To do ▸
1. From the passage on fish tagging programs, list the details anglers send on the reply postcard after tagging a fish.
2. Proceed with the passage on fish tagging programs, picking up right after its final sentence.

─── Source text ───

As part of the catch-and-release practice encouraged to promote conservation, tagging programs were established. Some of their goals are to improve the management of fishery resources and to keep records on abundance, age, growth rates, migrations and breed identification.

Some well-known tagging programs in the United States are the South Carolina Marine Game Fish Tagging Program and the Virginia Game Fish Tagging Program. The South Carolina Marine Game Fish Tagging Program began in 1974 and it is now the largest public tagging program in the Southeastern United States. Anglers are trained and then receive a tag kit with tags, applicator, and instructions. When they tag a fish, anglers use a reply postcard they receive in advance to send the information on the tag number, tag date, location, species, and size. This program issues anglers who tag and release 30 or more eligible species within a year a conservation award. When an angler recaptures a tagged fish, they then should report the recapture. If possible, the tag number and the mailing address should be reported, along with the location and date of the recapture, as well with the measurement of the fish. The objective is to provide biologists with the necessary information to determine growth rate through an accurate measurement. The Virginia Game Fish Tagging Program started operations in 1995 and keeps records on recaptured fish since then. This is an annual program that starts in January and it is limited to 160 anglers. Anglers receive training workshops in February and March.

─── Extracted entries ───

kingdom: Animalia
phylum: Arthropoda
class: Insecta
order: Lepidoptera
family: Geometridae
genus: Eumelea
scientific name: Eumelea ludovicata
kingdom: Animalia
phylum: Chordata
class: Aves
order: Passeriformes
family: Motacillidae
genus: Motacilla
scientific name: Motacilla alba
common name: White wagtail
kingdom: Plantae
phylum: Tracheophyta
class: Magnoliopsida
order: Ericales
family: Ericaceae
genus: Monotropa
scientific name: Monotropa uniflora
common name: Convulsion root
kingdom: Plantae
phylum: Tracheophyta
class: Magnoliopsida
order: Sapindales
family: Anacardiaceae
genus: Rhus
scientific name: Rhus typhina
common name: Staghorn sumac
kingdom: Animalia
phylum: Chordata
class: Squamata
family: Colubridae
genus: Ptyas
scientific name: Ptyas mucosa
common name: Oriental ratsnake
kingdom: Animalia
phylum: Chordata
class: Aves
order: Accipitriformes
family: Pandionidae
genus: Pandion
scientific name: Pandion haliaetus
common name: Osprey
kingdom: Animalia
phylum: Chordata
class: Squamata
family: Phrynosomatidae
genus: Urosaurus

───

Answer section ▸
1. tag number, tag date, location, species, size

2.
==Records==
The official guide to world salt- and freshwater fish records is the World Record Game Fishes, published annually by the International Game Fish Association (IGFA), which maintains records for nearly 400 species around the world. The records are categorised, with separate records for juniors, for the type of tackle and line used, for fly fishing, and locality records. The IGFA also organize the world saltwater championship tournaments.

==See also==
- Coarse fishing
- Fishing tournament
- Game (hunting)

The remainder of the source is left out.